Zapisane wpisy danych:

____

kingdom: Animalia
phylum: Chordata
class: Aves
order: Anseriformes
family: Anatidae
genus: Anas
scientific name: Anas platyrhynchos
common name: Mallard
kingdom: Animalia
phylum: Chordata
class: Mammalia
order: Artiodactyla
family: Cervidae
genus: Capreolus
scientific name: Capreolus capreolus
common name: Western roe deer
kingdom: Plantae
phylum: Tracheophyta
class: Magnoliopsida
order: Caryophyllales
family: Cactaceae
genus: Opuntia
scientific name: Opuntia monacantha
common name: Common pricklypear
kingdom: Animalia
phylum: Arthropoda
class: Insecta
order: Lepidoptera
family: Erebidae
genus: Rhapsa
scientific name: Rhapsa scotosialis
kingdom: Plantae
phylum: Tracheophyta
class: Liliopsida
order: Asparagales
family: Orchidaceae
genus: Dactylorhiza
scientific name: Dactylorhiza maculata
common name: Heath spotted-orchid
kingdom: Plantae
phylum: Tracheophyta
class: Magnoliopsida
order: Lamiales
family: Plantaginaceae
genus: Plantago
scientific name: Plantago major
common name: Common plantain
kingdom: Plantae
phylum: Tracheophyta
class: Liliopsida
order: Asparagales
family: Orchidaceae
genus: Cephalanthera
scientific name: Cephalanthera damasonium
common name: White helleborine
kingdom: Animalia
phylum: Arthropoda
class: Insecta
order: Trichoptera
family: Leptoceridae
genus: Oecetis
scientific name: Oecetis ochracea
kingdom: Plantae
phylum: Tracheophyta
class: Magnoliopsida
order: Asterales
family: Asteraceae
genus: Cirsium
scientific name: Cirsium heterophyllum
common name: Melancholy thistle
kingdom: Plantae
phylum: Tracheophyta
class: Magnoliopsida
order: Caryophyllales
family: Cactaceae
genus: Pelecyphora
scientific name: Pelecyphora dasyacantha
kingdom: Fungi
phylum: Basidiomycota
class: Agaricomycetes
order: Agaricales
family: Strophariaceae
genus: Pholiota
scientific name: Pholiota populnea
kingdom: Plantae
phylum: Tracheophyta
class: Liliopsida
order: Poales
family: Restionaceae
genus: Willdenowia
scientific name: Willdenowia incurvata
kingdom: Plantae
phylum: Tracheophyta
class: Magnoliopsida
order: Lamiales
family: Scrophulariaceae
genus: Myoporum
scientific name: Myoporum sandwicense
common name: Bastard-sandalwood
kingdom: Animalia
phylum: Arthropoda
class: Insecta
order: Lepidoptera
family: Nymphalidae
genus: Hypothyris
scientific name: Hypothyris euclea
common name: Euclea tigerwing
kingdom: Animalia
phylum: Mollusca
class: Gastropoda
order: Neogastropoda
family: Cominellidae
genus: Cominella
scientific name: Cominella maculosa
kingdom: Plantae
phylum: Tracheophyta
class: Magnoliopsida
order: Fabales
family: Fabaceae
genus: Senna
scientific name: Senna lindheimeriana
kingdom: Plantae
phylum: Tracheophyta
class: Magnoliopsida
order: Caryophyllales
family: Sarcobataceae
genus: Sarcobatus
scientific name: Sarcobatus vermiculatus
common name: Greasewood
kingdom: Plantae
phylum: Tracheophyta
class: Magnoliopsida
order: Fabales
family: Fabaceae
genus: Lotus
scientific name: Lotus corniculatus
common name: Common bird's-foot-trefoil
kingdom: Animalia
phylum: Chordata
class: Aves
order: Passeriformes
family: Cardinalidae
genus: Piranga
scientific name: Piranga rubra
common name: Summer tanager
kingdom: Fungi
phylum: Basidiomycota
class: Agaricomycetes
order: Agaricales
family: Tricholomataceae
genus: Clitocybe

____

Wypisz bez żadnych zmian wiersze danych od samego początku aż do wiersza zawierającego „family: Cervidae”, łącznie z tym wierszem.

**ODPOWIEDŹ:**
kingdom: Animalia
phylum: Chordata
class: Aves
order: Anseriformes
family: Anatidae
genus: Anas
scientific name: Anas platyrhynchos
common name: Mallard
kingdom: Animalia
phylum: Chordata
class: Mammalia
order: Artiodactyla
family: Cervidae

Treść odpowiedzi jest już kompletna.